Theresa (Amanda Sykes), 30-something, is still tender from the wounds of a failed, abusive relationship. She’s got no defenses against the slightest flattery from other men, like fellow classmate Schultz (Tom Riis Farrell), a portly 50-something divorcee who needs to redeem his manhood. Teenager Lauren (Sandie Rosa) wants a role in her high-school play, but she’s frustrated that the class isn’t getting around to "acting." There’s no script to work on or hone one’s skills.
At first it’s not clear why Marty would have her husband, James (Nick Wyman), in the class, too. But snippets of conversation give us glimpses of an off-stage drama involving their daughter and a transgression that is threatening the marriage. Could James be here in a desperate effort to salvage something that may be beyond repair? Remarkably, a few short exercises display the entire range of Marty and James’s relationship, from first infatuation to the precarious present.
Although there’s no pause in this production, no intermission, Baker has crafted the play so ingeniously that the audience is energized rather than fatigued. What are intermissions for but to give audiences a breather from an emotional buildup, or to give them a bathroom break? Although it’s relatively long for a one-act play, the time seems to fly.
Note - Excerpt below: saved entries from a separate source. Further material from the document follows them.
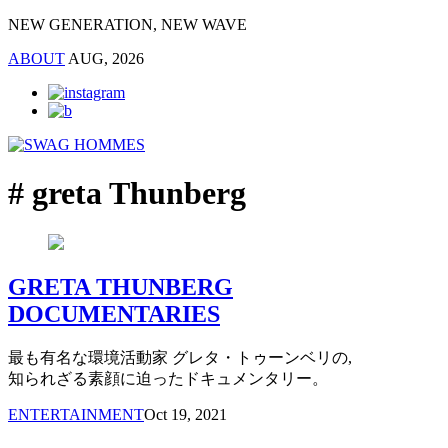
NEW GENERATION, NEW WAVE
ABOUT
AUG, 2026
# greta Thunberg
GRETA THUNBERG
DOCUMENTARIES
最も有名な環境活動家 グレタ・トゥーンベリの,
知られざる素顔に迫ったドキュメンタリー。
ENTERTAINMENT
Oct 19, 2021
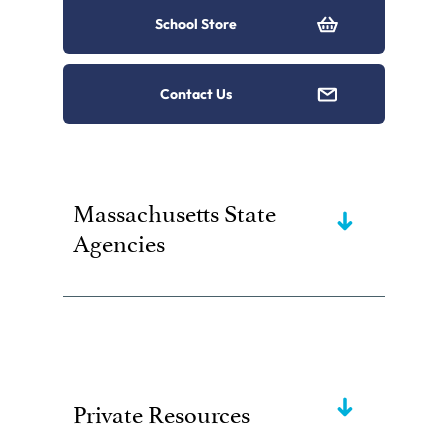
School Store
Contact Us
Massachusetts State
Agencies
Private Resources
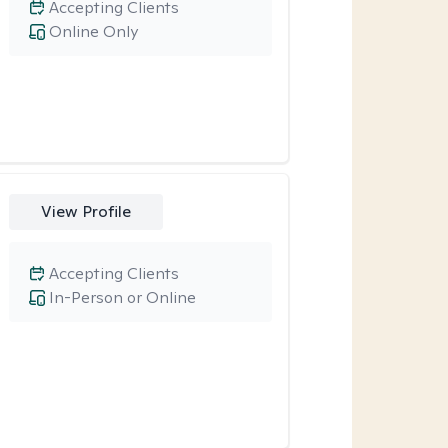
Accepting Clients
Online Only
View Profile
Accepting Clients
In-Person or Online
That’s because scenes are short, sometimes only a couple of minutes long, with just enough dialogue and interaction to suggest a character’s back story or mood. Silence plays a major role as well.
At one end of the room is a rack filled with folding chairs, which are never opened. Only once are they even approached, when a character fusses with them aimlessly while he waits for a moment to make his move. An upright piano at the other end of the room is never played, but it twice punctuates the silence, once humorously and once in a moment of anger. Several panels of floor-length mirrors line the walls and all but one panel are shrouded behind blue drapes. A character desultorily faces that mirror, not consulting it directly, but sulking silently in front of it.
Like these props of potential, the action can veer in any direction. There are false starts, exercises that work, exercises that don’t and conversations that stumble. Characters fumble for a toehold, not only in the class as students, but in the lives they’re trying to sort out. Baker has a great ear for the hesitant dialogue of uncertainty.